Most of the non-family members in attendance were either neighbors or worked with my brother as aerospace engineers at Pratt & Whitney. Of course the major topic among the men was the upcoming Super Bowl, which was being played within an hour’s drive in Miami.

One of my brother’s friends boasted that he had tickets to the Super Bowl. We questioned how he had obtained them, because they generally are either very expensive or very difficult to get. 

He explained that plenty of politics went into the ordeal, with some vendor from the Denver area offering them to one of his company’s management team members.

Another Floridian has a hobby which involves following all the past Super Bowls and he figured out that during the first decade following the merger of the two leagues, the AFL won eight of 10 Super Bowls from 1970-79. From 1980-1999 only two AFL teams won Super Bowls (the Oakland-Los Angeles Raiders in 1980 and 1983 and the Denver Broncos (1998 and 1999).

But if Indianapolis wins Sunday, the AFC from 2000-2009 will equal the 8-2 mark it set in the 1970’s.

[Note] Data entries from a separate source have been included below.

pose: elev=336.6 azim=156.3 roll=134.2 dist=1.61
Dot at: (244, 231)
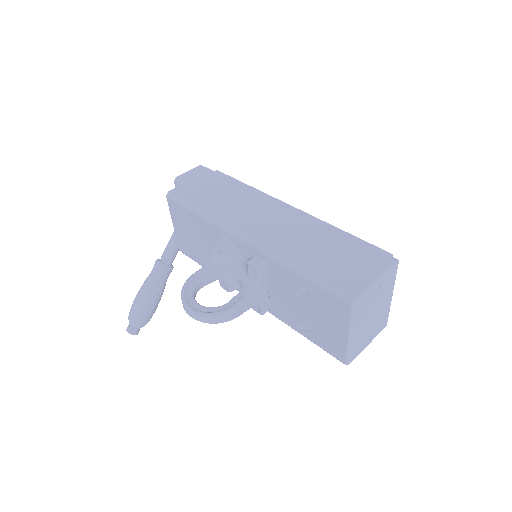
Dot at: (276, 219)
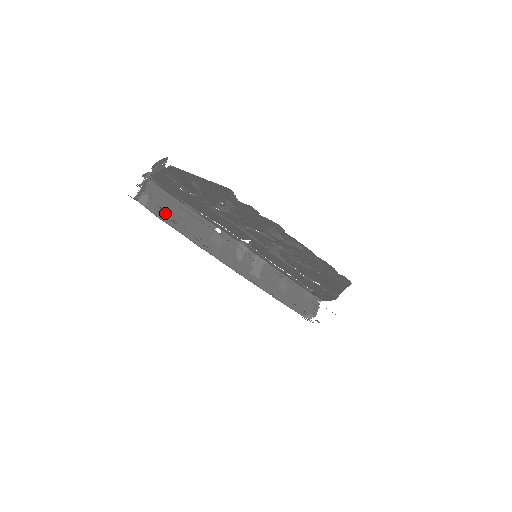
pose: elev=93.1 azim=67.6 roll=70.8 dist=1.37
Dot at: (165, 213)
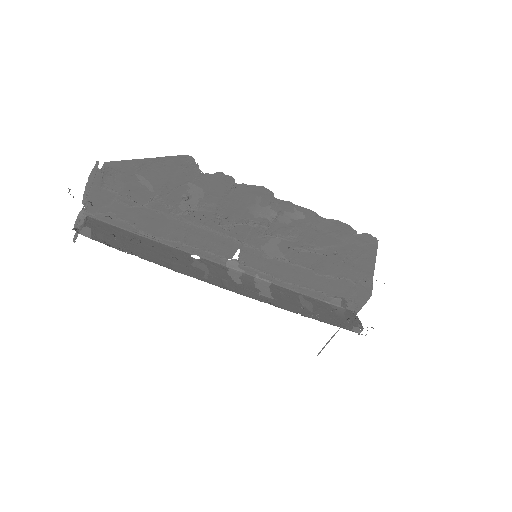
Dot at: (120, 244)
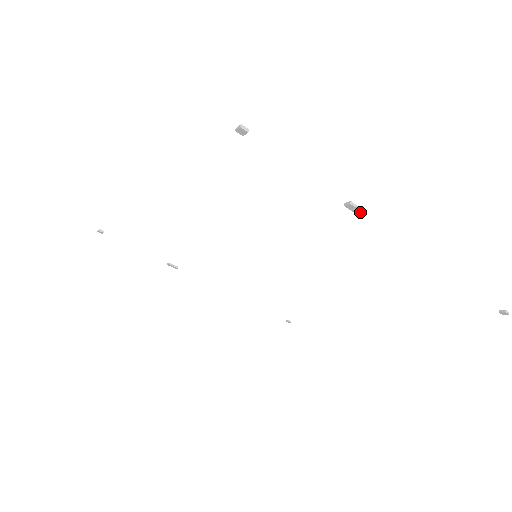
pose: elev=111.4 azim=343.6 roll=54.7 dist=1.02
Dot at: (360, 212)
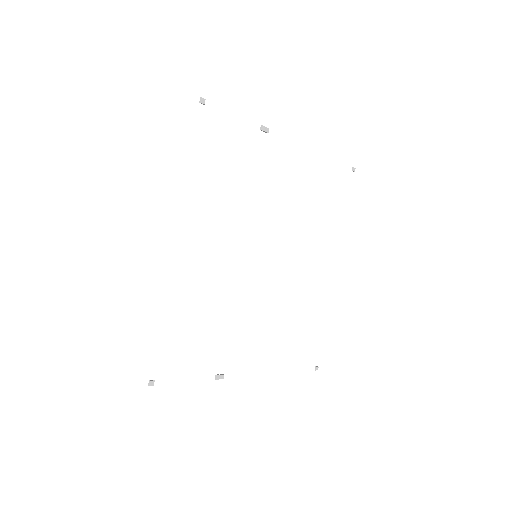
Dot at: (268, 129)
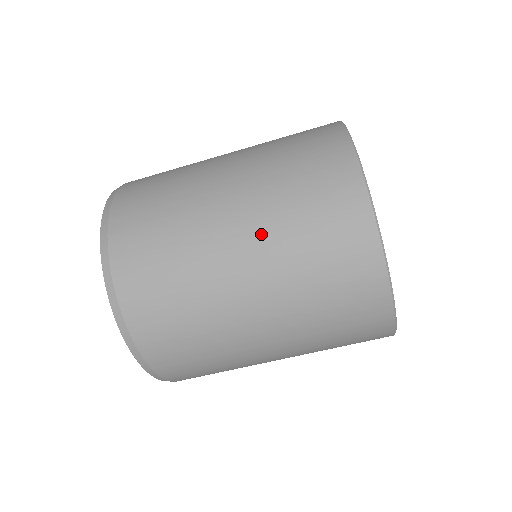
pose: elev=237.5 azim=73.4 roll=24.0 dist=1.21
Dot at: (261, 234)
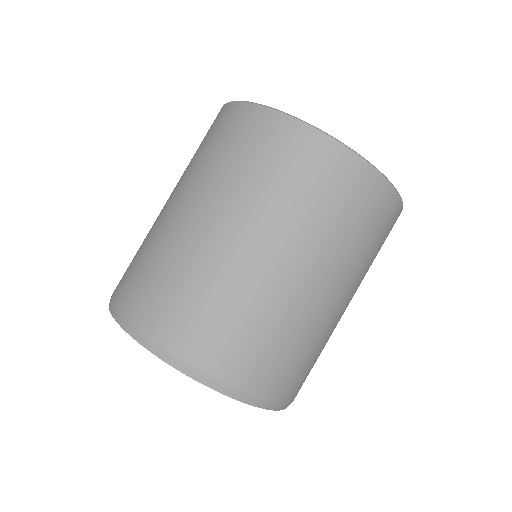
Dot at: occluded
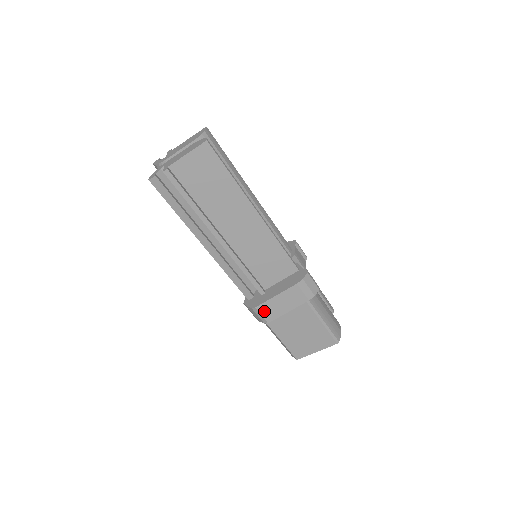
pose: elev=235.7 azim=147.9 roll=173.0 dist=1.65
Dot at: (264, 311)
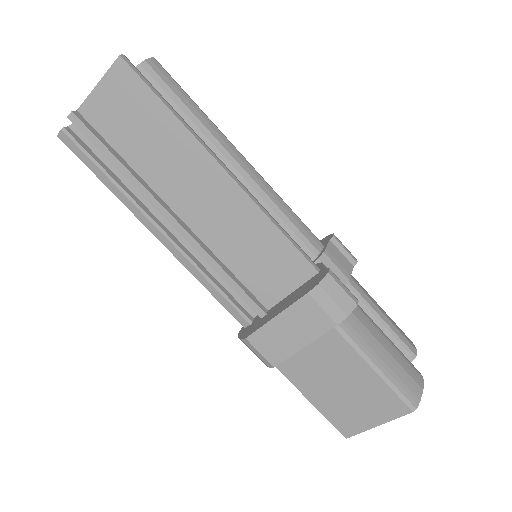
Dot at: (262, 345)
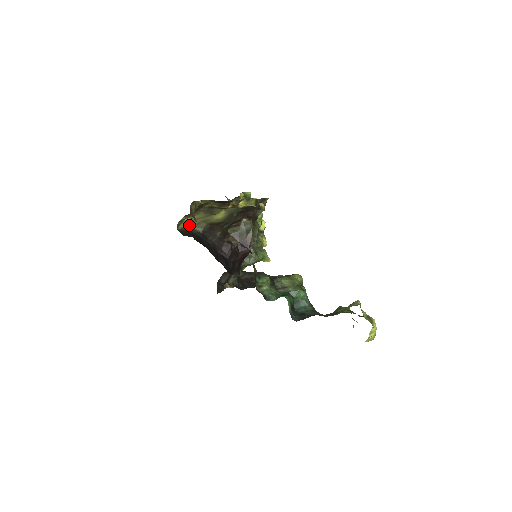
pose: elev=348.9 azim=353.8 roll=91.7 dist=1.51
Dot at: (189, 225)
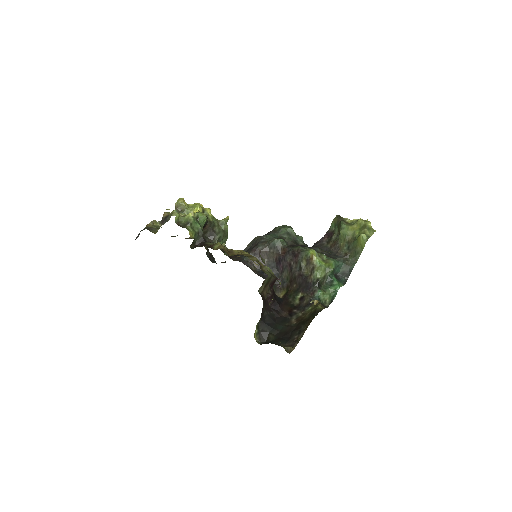
Dot at: (255, 331)
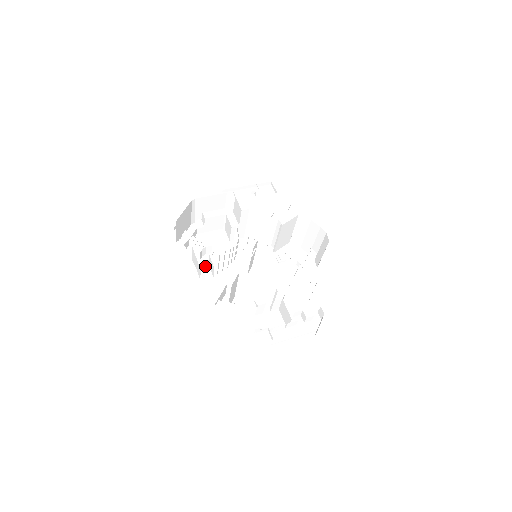
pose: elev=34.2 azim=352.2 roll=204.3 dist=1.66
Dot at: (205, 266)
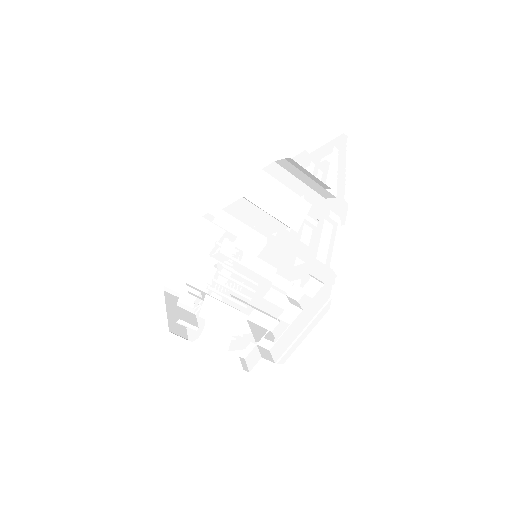
Dot at: (199, 312)
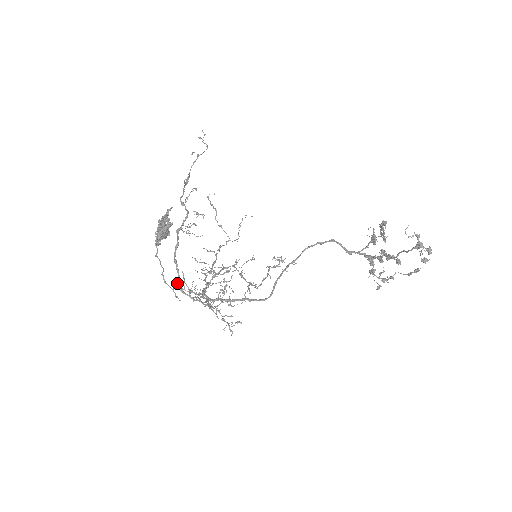
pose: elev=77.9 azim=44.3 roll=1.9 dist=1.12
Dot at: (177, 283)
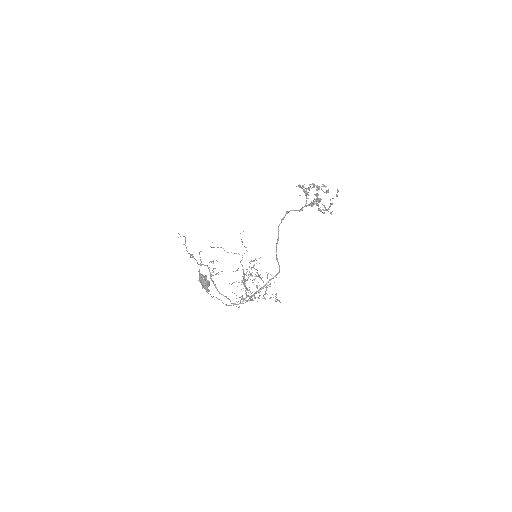
Dot at: occluded
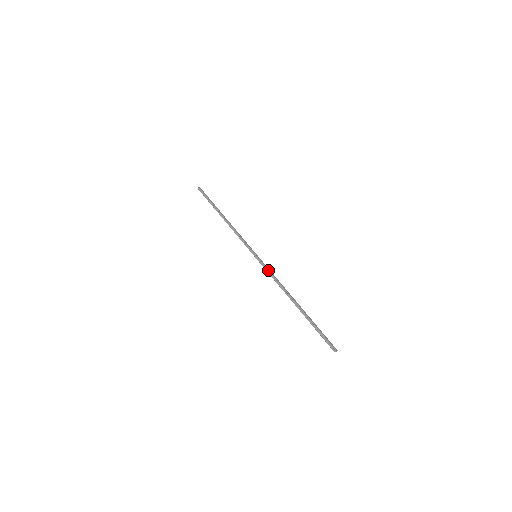
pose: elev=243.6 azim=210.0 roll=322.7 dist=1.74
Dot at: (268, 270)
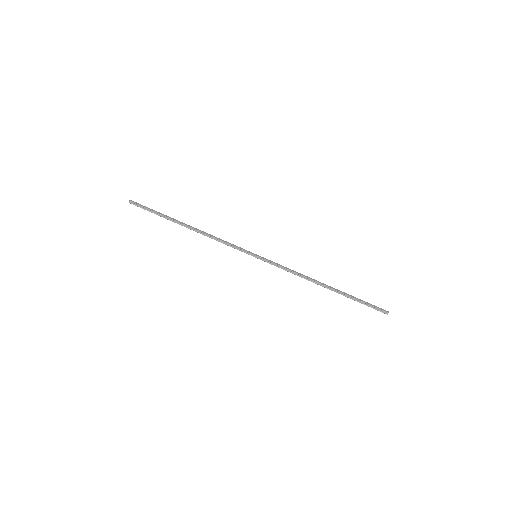
Dot at: (280, 266)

However, the consensus was heavily favoring the New Orleans Saints to win Super Bowl XLIV, despite the fact the odds of them winning has jumped from three points to 5 1/2 the last time we looked.

And as far as this Korner is concerned, we have to pick the team having the best quarterback—and we believe that in the not too distant future Peyton Manning will be known as the greatest NFL quarterback of all time. It’s too bad Manning doesn’t play defense, too, because we look for the New Orleans Saints to also light up the scoreboard and produce a high-scoring affair, like Indianapolis 42, New Orleans 38.

P.S. Our plane landed safely at Intercontinental Airport Monday at 8 a.m. and we were back home in Orange watching the last few minutes of the Price Is Right which airs daily from 10-11 a.m.